Re: dng image file corrupting
Re: dng image file corrupting
- Subject: Re: dng image file corrupting
- From: Chris Murphy <email@hidden>
- Date: Sun, 28 Apr 2013 09:39:16 -0600
On Apr 6, 2013, at 3:45 PM, Millers' Photography L.L.C. <email@hidden> wrote:
> I am finding dng image files are corrupting.
How do you know they're corrupt?
DNG checksums are supported only since the implementation of the April 2008, DNG v1.2 spec. Without the checksum it's possible they're corrupted, yet open without error. And with the checksum, it's possible you're notified of corruption, but the corruption is minor (may affect a pixel in a non-visible manner, or may only affect metadata).
> Canon's cry seem okay. crw image files seem to last.
>
> psd files seem to last. Some tiff files are corrupting.
How do you know the TIFFs are corrupt?
Some file formats are more sensitive to corruption than others. On the one hand a TIFF is more prone to corruption because the file sizes are larger, so there's a bigger footprint for corruption to occur. However, if random corruption occurs with uncompressed TIFF and a JPEG, the TIFF will be less affected than the JPEG because corruption of compressed data has a larger negative effect. So you may just be running into some bad luck with certain file formats, I don't off hand see a pattern.
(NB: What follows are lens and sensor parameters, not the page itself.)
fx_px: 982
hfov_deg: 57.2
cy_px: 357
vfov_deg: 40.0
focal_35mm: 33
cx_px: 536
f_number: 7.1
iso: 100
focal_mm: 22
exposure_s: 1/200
> These are files on a mirrored RAID with three 1 GB HD's. and also on an external HD. As well as some on the computer's internal HD.
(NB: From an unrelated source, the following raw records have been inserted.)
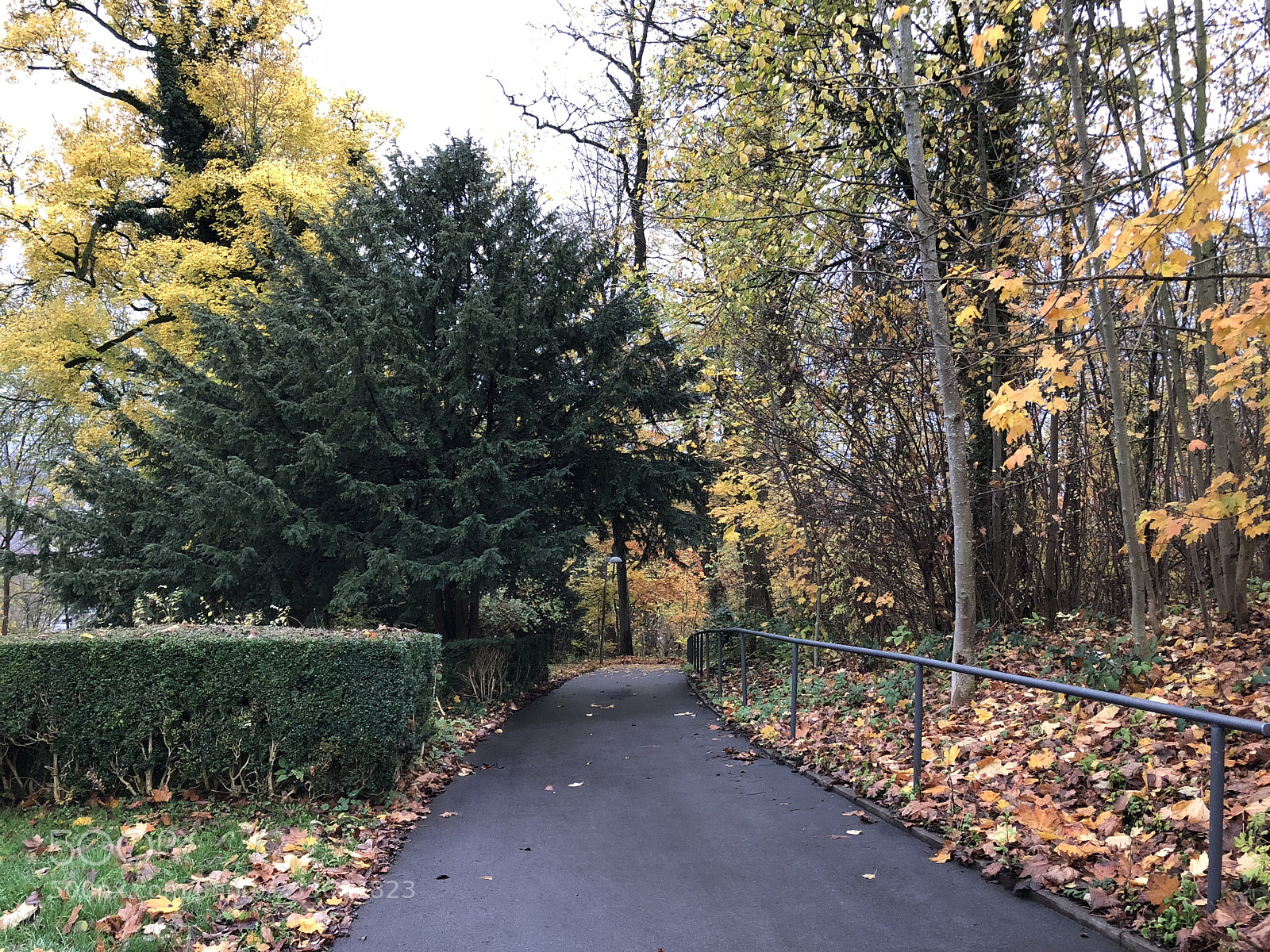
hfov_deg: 63.4
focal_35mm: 28
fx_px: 1027
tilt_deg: -1.2
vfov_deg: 49.7
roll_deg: -0.7
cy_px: 476
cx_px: 635
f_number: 1.8
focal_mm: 3.99
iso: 100
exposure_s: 1/17
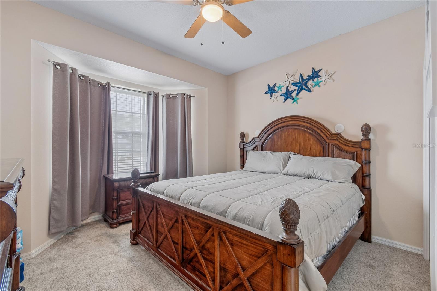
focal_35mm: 15
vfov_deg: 77.3
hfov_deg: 100.4
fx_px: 182
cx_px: 218
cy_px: 146
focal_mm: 10
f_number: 7.1
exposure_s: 1/1.67
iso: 100
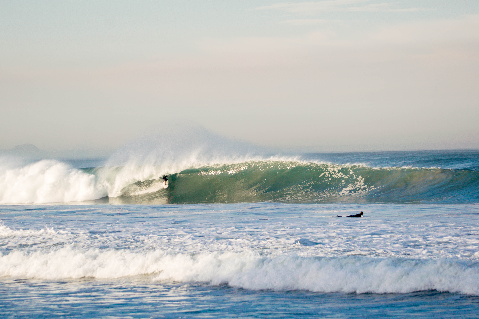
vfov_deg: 6.1
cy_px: 160
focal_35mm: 225
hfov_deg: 9.1
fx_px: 2994
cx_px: 240
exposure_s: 1/500
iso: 100
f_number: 5.6
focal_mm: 150
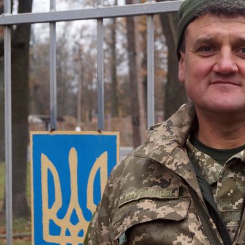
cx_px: 206
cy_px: 117
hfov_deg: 17.9
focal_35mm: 96
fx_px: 769
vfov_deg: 18.1
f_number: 6.3
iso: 640
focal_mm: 40
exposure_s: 1/80
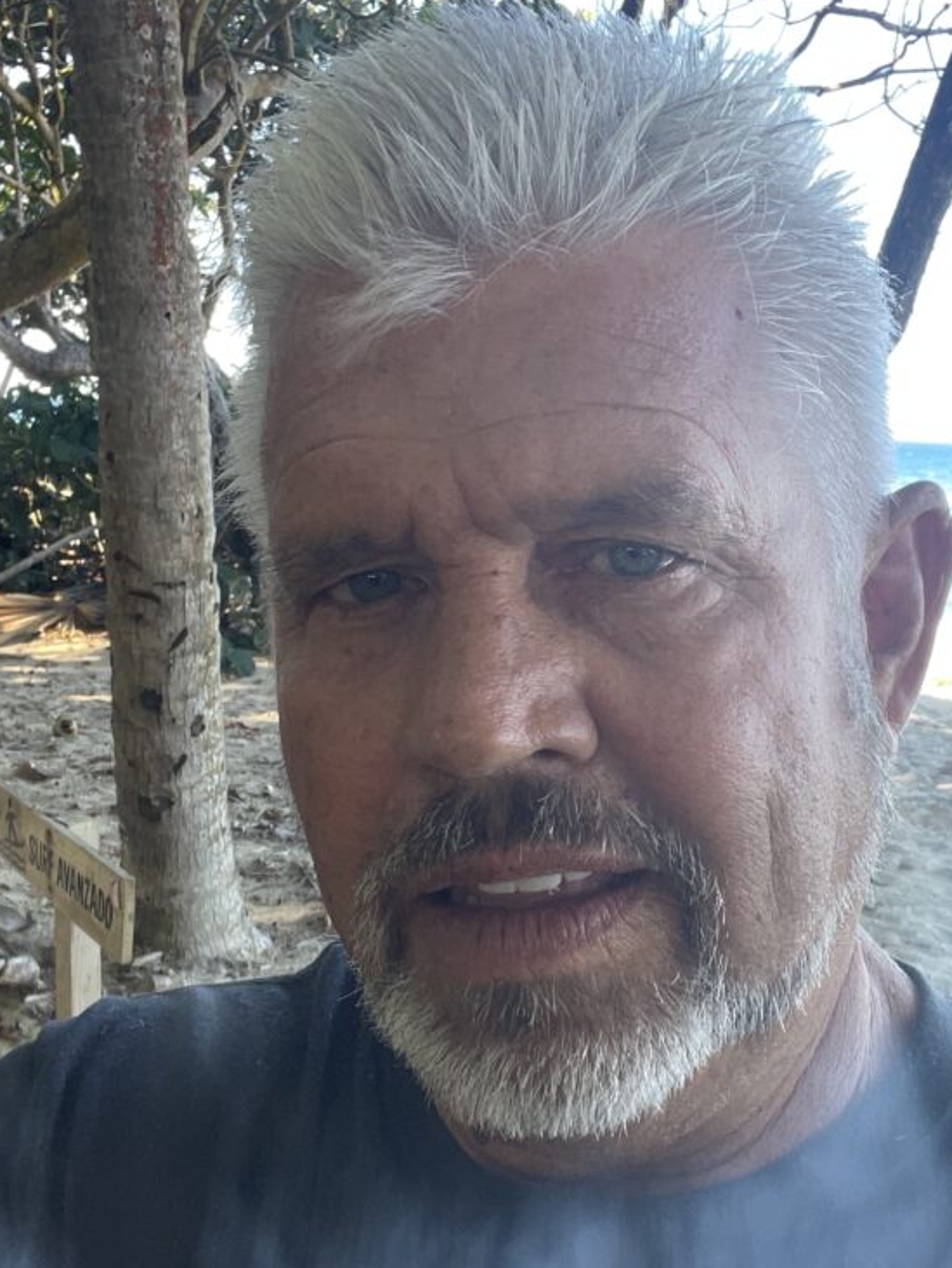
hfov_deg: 34.0
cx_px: 642
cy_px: 699
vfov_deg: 44.7
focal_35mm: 42
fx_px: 1539
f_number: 2.2
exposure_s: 1/121
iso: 80
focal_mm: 2.71
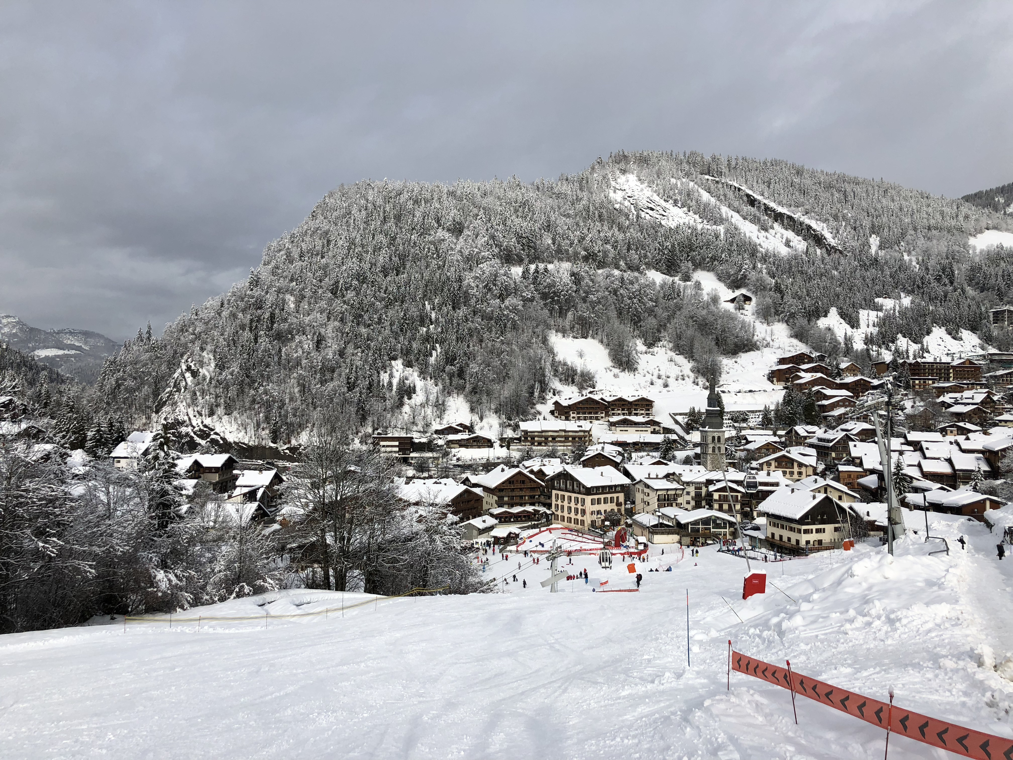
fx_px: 819
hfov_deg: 63.4
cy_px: 380
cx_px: 506
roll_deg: -0.3
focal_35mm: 28
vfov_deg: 49.7
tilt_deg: +1.5
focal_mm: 4
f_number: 1.8
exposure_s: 1/3205
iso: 25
This is a three way mirror using Apple software RAID?
In any case, the mirror instantly replicates corrupt data in memory to all disks in the mirror. The disk sees the corrupt data as valid as any other data. And it's replicated into your backups. And there's no work around for this except to do important work only on computers with ECC memory, which for some people is a show stopper (including myself). So you just have to accept that some corruption is a possibility.
Further it's unclear how Apple software RAID deals with the very long error recovery times in most consumer hard drives, when it comes to repairing bad sectors (drive ECC detected but uncorrectable errors). I've asked a couple times on the filesystem forum but haven't received a response from anyone. So the RAID may be accumulating bad sectors on one or more disk, if they aren't being repaired by the RAID layer.
> Both are MacBook Pro 8,3, Mt Lion, 17inch non-glare display. Both have external monitors.
This model can't use ECC memory, so as Graeme mentioned, this can be a source of the initial corruption. Apple's MacPros are the only computers they sell that use ECC memory.
But there are many other sources for such corruption between the data on the disk and the data in memory (AHCI, the disk controller, the cable, the drive itself which contains a number of components each one of which can induce corruption silently). Consumer drives experience uncorrectable errors statistically at one order magnitude higher than nearline drives, and two orders magnitude more than enterprise drives, and three to four orders magnitude more errors than tape. It's such a problem that RAID 5 with high density consumer drives is a really bad idea, there's a rather significant chance of losing all data on the array with merely a one disk failure. (Most manufacturers proscribe the use of consumer drives with RAID 5 BTW).
And there are user behaviors that induces replication of corruption. e.g. rotation of all back up media, without an archive. And the even worse, but quite common, case of making backups from backups.
The dirty secret of digital photography absolutely is the storage stack.